» TEXT BLOCK:
Communication has changed so fast in the last decade that it is almost another language.

 
Tweets, likes and shares were not in the marketing lexicon. If you said to someone a few years ago that you would send them a “DM” on Twitter or “mention” or retweet them, their eyes would have glazed over.
 
And it not just Twitter language, it extends to Pinterest, and “pinning” has also been added to the dictionary.
 
The visual web
 
The change extends not just to the words and platforms but also to visual communication. We are rapidly moving to a visual web that communicates with 6 second videos captured on mobiles using social visual platforms like “Vine.” We have fast growing social networks that destroy the communication (photos or videos with a text) after the receiver has read or viewed the message. That ephemeral and temporary service is provided by the exploding social network SnapChat (which has just turned down a $3 billion cash buyout from Facebook).
 
We all know the importance of images and photos to drive sharing on Facebook. Twitter has just added images to the stream and research shows that it increases engagement. That is why infographic creation and sharing has exploded in the last couple of years. Short attention spans require optimizing communication that tells a story in a glance.
 
Creating successful infographics
 
Infographics are the combination of text and images to create maximum impact. There are two core activities to infographic success.
 
  1. Great design
  2. Successful promotion and marketing
 
Designing an infographic that isn’t marketed properly is like building a great car but not telling anyone about it. It remains parked and hidden in the garage.
 
Here are the 7 key elements to creating successful infographics that has been put together by Donna Moritz at Socially Sorted.
 
#1. Story
 
Tell a story that isn’t about you but your audience. You need to work out what is an area of interest that will be relevant to your audience. Listen to what blog posts resonate, what gets shared the most and what drives the most traffic.

» WORK INSTRUCTION:
Answer these questions from the article on infographics:
1. Which social network turned down a $3 billion cash buyout from Facebook?
2. What are the two core activities the article gives for infographic success?
3. Who put together the 7 key elements to creating successful infographics?
The material after this point is unrelated to the article on infographics.

» SOURCE DATA:
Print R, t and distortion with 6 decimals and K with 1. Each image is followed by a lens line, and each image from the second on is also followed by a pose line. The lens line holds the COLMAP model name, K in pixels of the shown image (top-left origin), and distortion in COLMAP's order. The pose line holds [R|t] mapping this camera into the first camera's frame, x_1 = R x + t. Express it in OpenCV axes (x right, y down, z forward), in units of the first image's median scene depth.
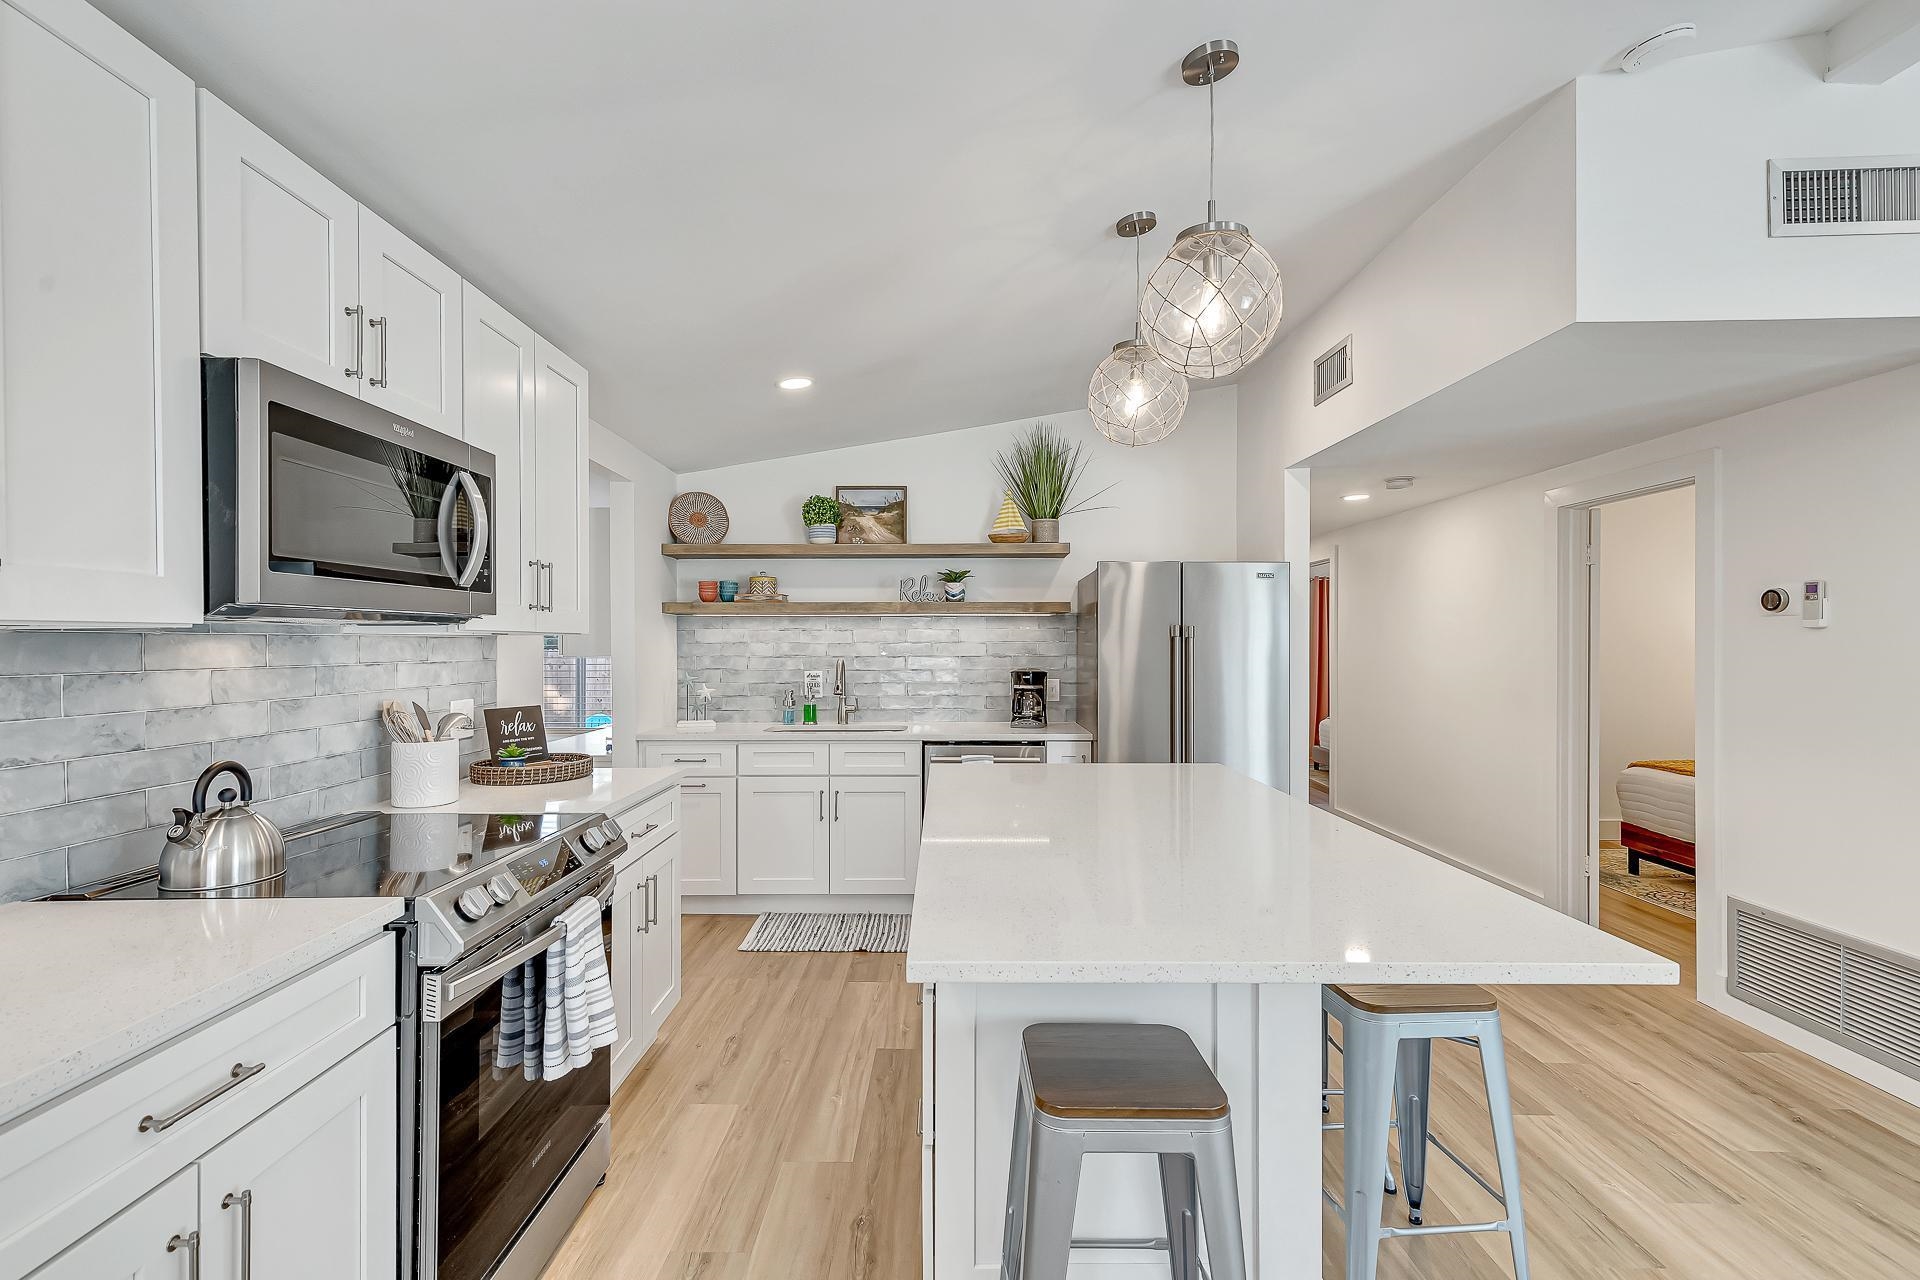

» ANSWER SPACE:
1. SnapChat
2. Great design, and successful promotion and marketing
3. Donna Moritz at Socially Sorted